What is expected: Transcribe the entries exactly; images are not part of the copy.

====

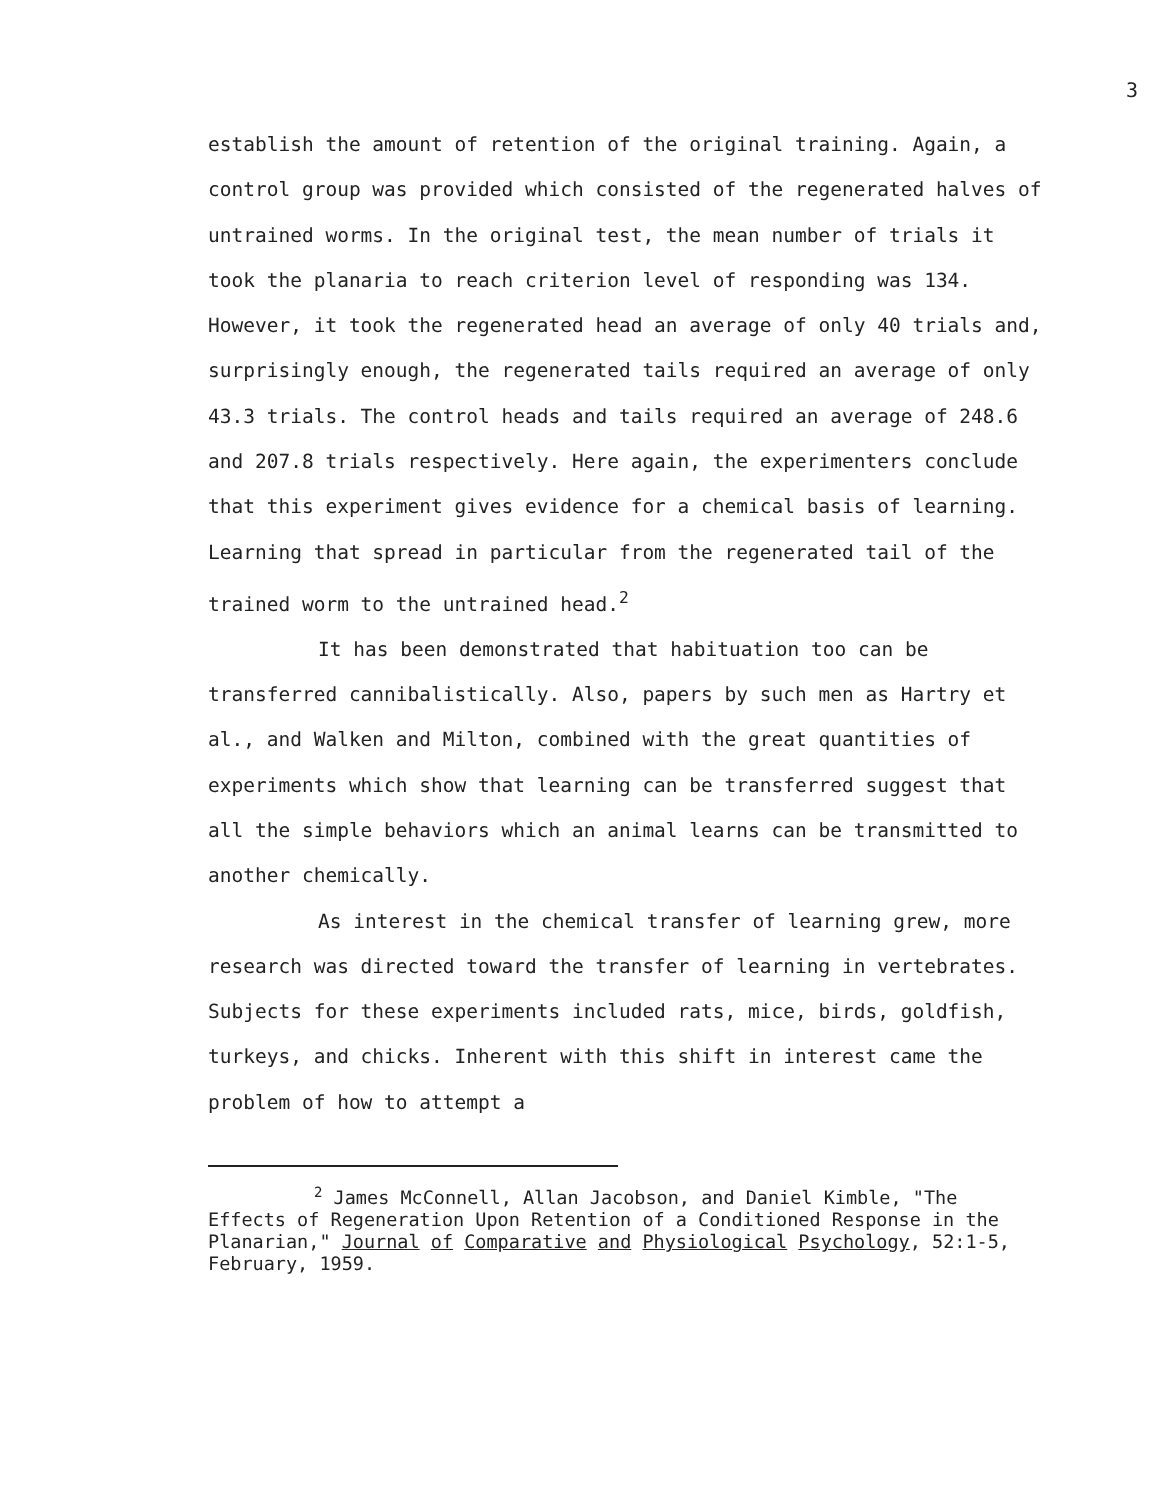3
establish the amount of retention of the original training. Again, a control group was provided which consisted of the regenerated halves of untrained worms. In the original test, the mean number of trials it took the planaria to reach criterion level of responding was 134. However, it took the regenerated head an average of only 40 trials and, surprisingly enough, the regenerated tails required an average of only 43.3 trials. The control heads and tails required an average of 248.6 and 207.8 trials respectively. Here again, the experimenters conclude that this experiment gives evidence for a chemical basis of learning. Learning that spread in particular from the regenerated tail of the trained worm to the untrained head.<sup>2</sup>
It has been demonstrated that habituation too can be transferred cannibalistically. Also, papers by such men as Hartry et al., and Walken and Milton, combined with the great quantities of experiments which show that learning can be transferred suggest that all the simple behaviors which an animal learns can be transmitted to another chemically.
As interest in the chemical transfer of learning grew, more research was directed toward the transfer of learning in vertebrates. Subjects for these experiments included rats, mice, birds, goldfish, turkeys, and chicks. Inherent with this shift in interest came the problem of how to attempt a
<sup>2</sup> James McConnell, Allan Jacobson, and Daniel Kimble, "The Effects of Regeneration Upon Retention of a Conditioned Response in the Planarian," Journal of Comparative and Physiological Psychology, 52:1-5, February, 1959.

====

Written answer:
3
establish the amount of retention of the original training. Again, a control group was provided which consisted of the regenerated halves of untrained worms. In the original test, the mean number of trials it took the planaria to reach criterion level of responding was 134. However, it took the regenerated head an average of only 40 trials and, surprisingly enough, the regenerated tails required an average of only 43.3 trials. The control heads and tails required an average of 248.6 and 207.8 trials respectively. Here again, the experimenters conclude that this experiment gives evidence for a chemical basis of learning. Learning that spread in particular from the regenerated tail of the trained worm to the untrained head.<sup>2</sup>
It has been demonstrated that habituation too can be transferred cannibalistically. Also, papers by such men as Hartry et al., and Walken and Milton, combined with the great quantities of experiments which show that learning can be transferred suggest that all the simple behaviors which an animal learns can be transmitted to another chemically.
As interest in the chemical transfer of learning grew, more research was directed toward the transfer of learning in vertebrates. Subjects for these experiments included rats, mice, birds, goldfish, turkeys, and chicks. Inherent with this shift in interest came the problem of how to attempt a
<sup>2</sup> James McConnell, Allan Jacobson, and Daniel Kimble, "The Effects of Regeneration Upon Retention of a Conditioned Response in the Planarian," Journal of Comparative and Physiological Psychology, 52:1-5, February, 1959.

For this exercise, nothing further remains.